__Aufgabe 1__.
Schreib aus den Zeilen unter dem Text alles ab der Zeile mit "scientific name: Allium flavum" bis zur letzten Zeile genau ab, beide Enden eingeschlossen.

__Textauszug__.
# Frame bauen



## Nerlich (29. September 2006)

Ich möchte gerne einen Frame programmieren, in dem eine Uhrzeit läuft. Desweiteren soll sich der Frame mit der Uhrzeit jede Sekunde aktuallisieren damit die Uhrzeit richtig angezeigt wird. Danke im voraus.


----------



## Andreas Späth (29. September 2006)

Frames > http://de.selfhtml.org/html/frames/index.htm
Und was den Inhalt betrifft, das wäre mit PHP und einem ständigem Reload der Seite möglich, das wäre aber nichtnur Serverressourcen "unschonend" sondern würde beim User jede Sekunde eine neue HTML Seite runterladen... das erfreut die Leute wohl eher nicht.
Oder per Javascript, welches beim Start die aktuelle Uhrzeit eventuell noch aus einem PHP Script bezieht.

Google einfach mal nach "Javascript Clock" da gibt es tausende fertige Scripte für sowas


----------



## franz007 (30. September 2006)

Ich würde dir von dem ganzen Vorhaben Abraten, eine Uhr (auch noch mit Sekunden) wird von den meisten Useren als störend empfunden. (Fast) Jeder User hat eine auf seinem Desktop oder Taskleiste, genau so wie er sie möchte und wo er sie Möchte. Wenn ich wissen will wie spät es ist kann ich auf diese Uhr schauen und bin nicht auf ein Blinkendes Etwas auf irgendwelchen Seiten angewiesen.

Was du Machen könntest ,wenn du schon unbedingt die Uhrzeit einblenden willst, ist dass du eine Anzeige macht wann die Seite aufgerufen wurde (nur text), dadurch weiß er auch wie spät es ist (wenn er reloaded) hat aber eine Information die er sonst nicht hätte und halbwegs sinnvoll ist.


----------

__Gegebene Zeilen__.

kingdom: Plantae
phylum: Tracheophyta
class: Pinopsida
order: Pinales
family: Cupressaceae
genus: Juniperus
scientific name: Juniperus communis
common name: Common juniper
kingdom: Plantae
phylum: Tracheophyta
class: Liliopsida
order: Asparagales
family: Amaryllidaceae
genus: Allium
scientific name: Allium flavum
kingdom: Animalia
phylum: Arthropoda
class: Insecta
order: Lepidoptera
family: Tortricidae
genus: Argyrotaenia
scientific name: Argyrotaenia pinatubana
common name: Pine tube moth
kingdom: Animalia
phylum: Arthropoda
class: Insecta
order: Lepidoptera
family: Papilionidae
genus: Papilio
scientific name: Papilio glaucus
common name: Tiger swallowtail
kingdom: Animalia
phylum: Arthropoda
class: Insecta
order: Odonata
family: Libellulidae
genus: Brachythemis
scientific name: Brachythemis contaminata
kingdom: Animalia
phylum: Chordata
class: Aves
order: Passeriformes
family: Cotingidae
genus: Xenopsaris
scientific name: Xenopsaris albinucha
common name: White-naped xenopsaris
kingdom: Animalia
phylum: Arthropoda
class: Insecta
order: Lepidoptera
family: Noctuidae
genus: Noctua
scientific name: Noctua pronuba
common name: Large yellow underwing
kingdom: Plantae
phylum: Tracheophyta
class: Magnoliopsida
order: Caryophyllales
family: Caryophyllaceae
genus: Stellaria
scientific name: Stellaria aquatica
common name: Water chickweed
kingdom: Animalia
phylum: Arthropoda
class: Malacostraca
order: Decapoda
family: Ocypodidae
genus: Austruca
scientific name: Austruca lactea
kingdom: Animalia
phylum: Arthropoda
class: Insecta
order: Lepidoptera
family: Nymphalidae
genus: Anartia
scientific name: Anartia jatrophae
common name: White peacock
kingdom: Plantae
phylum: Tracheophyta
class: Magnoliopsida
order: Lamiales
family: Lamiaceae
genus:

__Aufgabe 2__.
Gib aus dem Forenthread über die Uhr im Frame die Stelle von "Google einfach mal" bis "halbwegs sinnvoll ist." Wort für Wort wieder.

__Ergebnis 1__.
scientific name: Allium flavum
kingdom: Animalia
phylum: Arthropoda
class: Insecta
order: Lepidoptera
family: Tortricidae
genus: Argyrotaenia
scientific name: Argyrotaenia pinatubana
common name: Pine tube moth
kingdom: Animalia
phylum: Arthropoda
class: Insecta
order: Lepidoptera
family: Papilionidae
genus: Papilio
scientific name: Papilio glaucus
common name: Tiger swallowtail
kingdom: Animalia
phylum: Arthropoda
class: Insecta
order: Odonata
family: Libellulidae
genus: Brachythemis
scientific name: Brachythemis contaminata
kingdom: Animalia
phylum: Chordata
class: Aves
order: Passeriformes
family: Cotingidae
genus: Xenopsaris
scientific name: Xenopsaris albinucha
common name: White-naped xenopsaris
kingdom: Animalia
phylum: Arthropoda
class: Insecta
order: Lepidoptera
family: Noctuidae
genus: Noctua
scientific name: Noctua pronuba
common name: Large yellow underwing
kingdom: Plantae
phylum: Tracheophyta
class: Magnoliopsida
order: Caryophyllales
family: Caryophyllaceae
genus: Stellaria
scientific name: Stellaria aquatica
common name: Water chickweed
kingdom: Animalia
phylum: Arthropoda
class: Malacostraca
order: Decapoda
family: Ocypodidae
genus: Austruca
scientific name: Austruca lactea
kingdom: Animalia
phylum: Arthropoda
class: Insecta
order: Lepidoptera
family: Nymphalidae
genus: Anartia
scientific name: Anartia jatrophae
common name: White peacock
kingdom: Plantae
phylum: Tracheophyta
class: Magnoliopsida
order: Lamiales
family: Lamiaceae
genus:

__Ergebnis 2__.
Google einfach mal nach "Javascript Clock" da gibt es tausende fertige Scripte für sowas


----------



## franz007 (30. September 2006)

Ich würde dir von dem ganzen Vorhaben Abraten, eine Uhr (auch noch mit Sekunden) wird von den meisten Useren als störend empfunden. (Fast) Jeder User hat eine auf seinem Desktop oder Taskleiste, genau so wie er sie möchte und wo er sie Möchte. Wenn ich wissen will wie spät es ist kann ich auf diese Uhr schauen und bin nicht auf ein Blinkendes Etwas auf irgendwelchen Seiten angewiesen.

Was du Machen könntest ,wenn du schon unbedingt die Uhrzeit einblenden willst, ist dass du eine Anzeige macht wann die Seite aufgerufen wurde (nur text), dadurch weiß er auch wie spät es ist (wenn er reloaded) hat aber eine Information die er sonst nicht hätte und halbwegs sinnvoll ist.